Zoca isn't building a software company. It's leading a marketing revolution that's inevitable on this market – and it won't stop until it owns it.
Cohesive ([related review](/review/sdelaj-to-bez-chego-oni-ne-smogut-obojtis)), currently in Y Combinator, is building an "automated growth platform for local businesses" with a different target segment: owners of home services businesses – HVAC, plumbing, roofing, painting. Cohesive assumes those owners have no time for marketing and handles outbound for them: the AI identifies nearby companies and homeowners likely to need their services, writes outreach emails, and fills the CRM with leads the owner can follow up when ready.
Cohesive automates outbound sales. Zoca generates and handles inbound inquiries.

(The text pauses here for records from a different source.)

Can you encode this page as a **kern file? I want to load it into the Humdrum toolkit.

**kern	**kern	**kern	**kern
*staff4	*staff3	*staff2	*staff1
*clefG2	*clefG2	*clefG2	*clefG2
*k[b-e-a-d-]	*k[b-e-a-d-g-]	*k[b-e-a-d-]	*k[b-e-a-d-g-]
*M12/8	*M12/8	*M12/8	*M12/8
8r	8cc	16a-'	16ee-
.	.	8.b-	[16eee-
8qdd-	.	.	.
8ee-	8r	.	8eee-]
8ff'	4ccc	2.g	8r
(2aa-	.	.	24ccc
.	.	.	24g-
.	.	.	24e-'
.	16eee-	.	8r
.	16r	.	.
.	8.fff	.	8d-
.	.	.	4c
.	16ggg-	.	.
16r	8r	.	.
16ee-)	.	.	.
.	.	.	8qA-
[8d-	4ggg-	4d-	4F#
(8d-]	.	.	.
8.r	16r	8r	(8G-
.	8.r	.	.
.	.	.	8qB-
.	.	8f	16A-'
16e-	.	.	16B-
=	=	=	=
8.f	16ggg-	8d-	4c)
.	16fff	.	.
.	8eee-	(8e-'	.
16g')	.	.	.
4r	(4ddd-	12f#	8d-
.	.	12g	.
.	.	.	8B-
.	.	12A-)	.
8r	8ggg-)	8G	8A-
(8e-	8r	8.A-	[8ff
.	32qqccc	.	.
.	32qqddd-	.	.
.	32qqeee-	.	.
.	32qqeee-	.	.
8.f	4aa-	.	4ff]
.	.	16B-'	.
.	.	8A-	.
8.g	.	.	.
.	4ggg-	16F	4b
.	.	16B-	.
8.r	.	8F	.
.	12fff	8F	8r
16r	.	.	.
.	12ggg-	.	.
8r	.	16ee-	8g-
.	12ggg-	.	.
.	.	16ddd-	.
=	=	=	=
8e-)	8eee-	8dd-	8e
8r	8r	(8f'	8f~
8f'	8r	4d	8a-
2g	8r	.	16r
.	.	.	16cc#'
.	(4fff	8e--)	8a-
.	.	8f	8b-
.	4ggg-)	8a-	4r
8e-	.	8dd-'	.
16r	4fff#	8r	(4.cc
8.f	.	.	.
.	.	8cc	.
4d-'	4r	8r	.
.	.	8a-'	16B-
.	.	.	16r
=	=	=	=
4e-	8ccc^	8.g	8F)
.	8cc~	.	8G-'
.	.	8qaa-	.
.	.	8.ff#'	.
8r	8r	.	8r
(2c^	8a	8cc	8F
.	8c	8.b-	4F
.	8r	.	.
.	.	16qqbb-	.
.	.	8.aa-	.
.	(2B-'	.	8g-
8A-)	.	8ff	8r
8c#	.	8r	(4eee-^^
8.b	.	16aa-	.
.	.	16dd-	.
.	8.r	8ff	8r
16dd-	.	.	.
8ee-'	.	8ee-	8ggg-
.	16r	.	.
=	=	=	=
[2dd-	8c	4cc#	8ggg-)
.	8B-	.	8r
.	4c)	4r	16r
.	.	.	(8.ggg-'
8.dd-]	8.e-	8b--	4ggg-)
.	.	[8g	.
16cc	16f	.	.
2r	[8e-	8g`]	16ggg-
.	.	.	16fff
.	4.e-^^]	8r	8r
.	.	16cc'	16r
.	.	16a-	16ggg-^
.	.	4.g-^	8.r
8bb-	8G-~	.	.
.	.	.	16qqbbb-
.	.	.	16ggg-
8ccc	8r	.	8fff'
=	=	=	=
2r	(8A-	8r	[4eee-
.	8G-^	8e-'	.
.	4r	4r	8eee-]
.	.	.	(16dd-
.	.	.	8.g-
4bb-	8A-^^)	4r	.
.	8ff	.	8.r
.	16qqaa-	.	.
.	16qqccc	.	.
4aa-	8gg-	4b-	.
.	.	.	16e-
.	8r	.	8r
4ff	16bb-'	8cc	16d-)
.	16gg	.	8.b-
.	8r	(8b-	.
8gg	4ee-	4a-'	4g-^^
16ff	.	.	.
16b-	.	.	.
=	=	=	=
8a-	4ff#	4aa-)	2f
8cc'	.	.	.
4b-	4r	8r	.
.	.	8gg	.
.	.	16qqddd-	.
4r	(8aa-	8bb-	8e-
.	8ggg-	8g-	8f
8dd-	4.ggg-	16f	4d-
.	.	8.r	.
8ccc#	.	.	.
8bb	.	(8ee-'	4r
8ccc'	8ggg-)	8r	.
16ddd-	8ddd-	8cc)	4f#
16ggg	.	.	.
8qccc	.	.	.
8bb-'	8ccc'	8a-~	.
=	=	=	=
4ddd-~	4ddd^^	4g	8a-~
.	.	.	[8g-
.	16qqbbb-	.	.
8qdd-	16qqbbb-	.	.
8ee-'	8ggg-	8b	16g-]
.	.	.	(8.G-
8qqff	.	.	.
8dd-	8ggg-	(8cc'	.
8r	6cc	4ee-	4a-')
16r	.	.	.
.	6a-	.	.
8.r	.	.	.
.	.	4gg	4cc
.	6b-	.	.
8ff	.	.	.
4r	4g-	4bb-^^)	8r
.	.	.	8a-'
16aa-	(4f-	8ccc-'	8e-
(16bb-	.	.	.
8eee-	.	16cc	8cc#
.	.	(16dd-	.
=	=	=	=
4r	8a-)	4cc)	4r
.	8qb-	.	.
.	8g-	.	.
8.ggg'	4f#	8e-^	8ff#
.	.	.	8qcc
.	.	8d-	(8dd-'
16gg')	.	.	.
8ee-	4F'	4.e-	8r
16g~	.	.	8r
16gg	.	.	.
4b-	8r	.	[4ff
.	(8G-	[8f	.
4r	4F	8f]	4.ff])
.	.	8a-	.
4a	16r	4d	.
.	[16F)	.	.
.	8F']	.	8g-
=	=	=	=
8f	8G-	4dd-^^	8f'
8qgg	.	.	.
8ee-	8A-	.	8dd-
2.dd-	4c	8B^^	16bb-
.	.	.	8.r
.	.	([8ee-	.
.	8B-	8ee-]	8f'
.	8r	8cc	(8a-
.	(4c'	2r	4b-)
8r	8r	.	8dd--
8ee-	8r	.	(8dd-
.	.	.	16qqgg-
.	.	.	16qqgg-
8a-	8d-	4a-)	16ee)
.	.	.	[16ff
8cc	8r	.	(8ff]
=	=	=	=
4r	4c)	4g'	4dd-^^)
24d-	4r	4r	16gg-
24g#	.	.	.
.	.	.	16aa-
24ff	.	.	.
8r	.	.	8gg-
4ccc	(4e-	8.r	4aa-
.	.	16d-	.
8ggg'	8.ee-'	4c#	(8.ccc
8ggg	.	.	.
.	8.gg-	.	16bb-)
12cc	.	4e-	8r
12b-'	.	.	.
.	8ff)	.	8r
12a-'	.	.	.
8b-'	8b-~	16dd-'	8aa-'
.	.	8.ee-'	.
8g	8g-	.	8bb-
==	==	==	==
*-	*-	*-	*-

Different mechanics, same principle – stop asking small business owners to do marketing. Give them tools that do it for them.
Building those tools – whether as platforms, AI agents, or something else entirely – is the core direction here.
The market is enormous. There are roughly 35 million small businesses in the US – 99.9% of all American companies.
The beauty and wellness local services segment that Zoca targets alone is worth $750 billion. The total US local services market reached $3.3 trillion in 2023 and is projected to approach $10 trillion by 2032.
AI is coming to this market. The only question is which platforms small businesses will adopt. The answer is obvious: the ones that don't require owners to become marketing experts. Simply because they don't have the time – and never will.
Which, incidentally, confirms a point from the previous review: startups don't have to replace workers. They can do for their users what their users simply don't have time to do. Especially for small businesses and solo operators, that principle works remarkably well.